Jahrelang haben sich vor allem die freien Werkstätten gesträubt, diese Geräte anzuschaffen: Doch jetzt nehme dieses Thema endlich Fahrt auf, erzählte Helmut Stuphann, Verkaufsleiter bei der Bosch AG in Wien, am Stand beim WERKSTATT-FORUM. „Auch die kleineren Werkstätten sehen nun den Bedarf.“
Größer als in früheren Jahren ist derzeit auch die Nachfrage von Werkstätten, die beim „Bosch Car Service“ Mitglied werden wollen.
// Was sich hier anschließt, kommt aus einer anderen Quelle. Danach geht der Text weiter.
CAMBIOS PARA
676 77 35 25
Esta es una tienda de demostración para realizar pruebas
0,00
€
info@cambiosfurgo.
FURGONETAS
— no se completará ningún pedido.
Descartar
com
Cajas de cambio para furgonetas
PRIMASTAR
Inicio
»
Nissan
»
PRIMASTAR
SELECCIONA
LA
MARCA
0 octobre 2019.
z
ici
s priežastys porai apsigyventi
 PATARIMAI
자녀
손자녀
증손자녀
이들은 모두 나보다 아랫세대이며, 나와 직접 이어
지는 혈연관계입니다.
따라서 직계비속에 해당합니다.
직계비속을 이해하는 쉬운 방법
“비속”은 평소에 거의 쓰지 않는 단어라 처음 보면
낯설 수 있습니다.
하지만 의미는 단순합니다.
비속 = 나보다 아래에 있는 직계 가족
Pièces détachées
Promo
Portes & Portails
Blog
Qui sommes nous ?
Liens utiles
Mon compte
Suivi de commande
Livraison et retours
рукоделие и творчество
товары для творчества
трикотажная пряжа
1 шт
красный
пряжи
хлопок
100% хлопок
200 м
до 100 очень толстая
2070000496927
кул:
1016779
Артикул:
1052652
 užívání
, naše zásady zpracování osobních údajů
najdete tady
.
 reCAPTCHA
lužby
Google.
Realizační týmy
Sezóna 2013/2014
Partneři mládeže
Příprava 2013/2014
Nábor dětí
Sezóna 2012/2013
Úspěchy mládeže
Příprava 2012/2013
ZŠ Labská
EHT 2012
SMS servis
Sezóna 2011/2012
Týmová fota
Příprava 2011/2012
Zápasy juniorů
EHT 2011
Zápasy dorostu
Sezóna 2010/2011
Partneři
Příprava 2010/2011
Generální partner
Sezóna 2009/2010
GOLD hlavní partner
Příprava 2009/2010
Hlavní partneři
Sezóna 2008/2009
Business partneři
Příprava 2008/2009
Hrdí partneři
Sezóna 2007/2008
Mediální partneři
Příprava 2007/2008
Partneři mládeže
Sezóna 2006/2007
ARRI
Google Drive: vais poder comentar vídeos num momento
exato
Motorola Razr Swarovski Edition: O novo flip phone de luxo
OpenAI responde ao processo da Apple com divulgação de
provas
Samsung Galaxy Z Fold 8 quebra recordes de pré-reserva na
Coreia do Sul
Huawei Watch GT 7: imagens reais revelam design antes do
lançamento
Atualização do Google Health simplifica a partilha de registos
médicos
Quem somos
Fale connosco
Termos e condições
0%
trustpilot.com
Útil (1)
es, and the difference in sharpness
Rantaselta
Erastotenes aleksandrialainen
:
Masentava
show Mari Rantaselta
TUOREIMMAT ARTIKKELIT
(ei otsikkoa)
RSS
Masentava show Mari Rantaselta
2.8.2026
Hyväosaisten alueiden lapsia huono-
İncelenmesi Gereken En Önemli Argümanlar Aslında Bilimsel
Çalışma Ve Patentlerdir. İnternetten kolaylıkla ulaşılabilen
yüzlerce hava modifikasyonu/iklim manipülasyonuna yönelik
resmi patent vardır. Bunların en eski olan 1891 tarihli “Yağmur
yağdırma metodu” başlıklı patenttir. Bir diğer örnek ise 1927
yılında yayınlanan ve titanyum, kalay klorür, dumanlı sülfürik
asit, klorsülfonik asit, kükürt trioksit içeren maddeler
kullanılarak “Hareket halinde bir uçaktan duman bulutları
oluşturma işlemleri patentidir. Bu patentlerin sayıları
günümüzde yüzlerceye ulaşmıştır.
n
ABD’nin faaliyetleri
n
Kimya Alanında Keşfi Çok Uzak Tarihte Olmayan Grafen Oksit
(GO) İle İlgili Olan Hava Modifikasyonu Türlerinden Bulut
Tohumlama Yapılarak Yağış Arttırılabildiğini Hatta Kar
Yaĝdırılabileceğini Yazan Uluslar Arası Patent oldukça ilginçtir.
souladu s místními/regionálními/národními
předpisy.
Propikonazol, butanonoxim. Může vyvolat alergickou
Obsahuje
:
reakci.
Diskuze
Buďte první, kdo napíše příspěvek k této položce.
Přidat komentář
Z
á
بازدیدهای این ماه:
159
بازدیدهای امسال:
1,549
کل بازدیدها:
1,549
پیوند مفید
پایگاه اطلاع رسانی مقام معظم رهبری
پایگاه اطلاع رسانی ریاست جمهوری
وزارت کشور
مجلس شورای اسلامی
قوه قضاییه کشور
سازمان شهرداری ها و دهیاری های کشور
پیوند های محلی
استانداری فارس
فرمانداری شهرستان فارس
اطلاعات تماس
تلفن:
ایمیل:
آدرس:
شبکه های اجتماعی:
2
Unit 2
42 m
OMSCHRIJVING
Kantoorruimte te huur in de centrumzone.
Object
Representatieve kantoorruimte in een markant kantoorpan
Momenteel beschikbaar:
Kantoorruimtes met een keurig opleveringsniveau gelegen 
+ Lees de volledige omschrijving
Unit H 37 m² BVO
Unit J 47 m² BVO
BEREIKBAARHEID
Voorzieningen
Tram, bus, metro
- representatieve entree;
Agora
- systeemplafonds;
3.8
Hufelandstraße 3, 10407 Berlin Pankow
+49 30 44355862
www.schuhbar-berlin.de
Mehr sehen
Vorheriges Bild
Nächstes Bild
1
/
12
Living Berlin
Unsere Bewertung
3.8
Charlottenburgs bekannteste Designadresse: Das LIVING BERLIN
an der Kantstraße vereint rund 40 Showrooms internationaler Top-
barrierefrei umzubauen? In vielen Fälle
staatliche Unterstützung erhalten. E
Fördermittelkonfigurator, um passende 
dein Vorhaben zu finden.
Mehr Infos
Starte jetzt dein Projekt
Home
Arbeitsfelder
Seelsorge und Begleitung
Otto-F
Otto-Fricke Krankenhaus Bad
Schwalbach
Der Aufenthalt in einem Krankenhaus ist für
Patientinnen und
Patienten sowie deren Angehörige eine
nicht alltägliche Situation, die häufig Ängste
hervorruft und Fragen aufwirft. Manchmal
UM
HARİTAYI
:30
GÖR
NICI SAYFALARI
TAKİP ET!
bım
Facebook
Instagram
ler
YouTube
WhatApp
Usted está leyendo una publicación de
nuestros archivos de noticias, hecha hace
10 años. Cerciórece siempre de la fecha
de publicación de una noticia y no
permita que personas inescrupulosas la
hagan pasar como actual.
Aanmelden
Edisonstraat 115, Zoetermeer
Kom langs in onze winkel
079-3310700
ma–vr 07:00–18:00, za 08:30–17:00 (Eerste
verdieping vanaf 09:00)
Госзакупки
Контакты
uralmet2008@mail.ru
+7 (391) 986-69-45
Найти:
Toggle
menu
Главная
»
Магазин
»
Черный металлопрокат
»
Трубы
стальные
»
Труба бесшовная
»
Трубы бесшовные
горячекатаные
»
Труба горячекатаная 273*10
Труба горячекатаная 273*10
War man früher immer beim Stand von 90 bis 100 Betrieben, so sind es nun bereits 120. Stuphann: „Es gibt noch viele weitere Interessenten: Vor allem sind es Betriebe, die eine Marke aufgegeben haben, es aber gewohnt sind, nach Standards zu arbeiten.“ Und genau diese Sicherheit biete man bei Bosch – etwa durch die Vorgaben, welche Geräte notwendig sind oder mit welchen Schulungen man sich weiterbilden kann. Das kommt in Österreich aktuell gut an!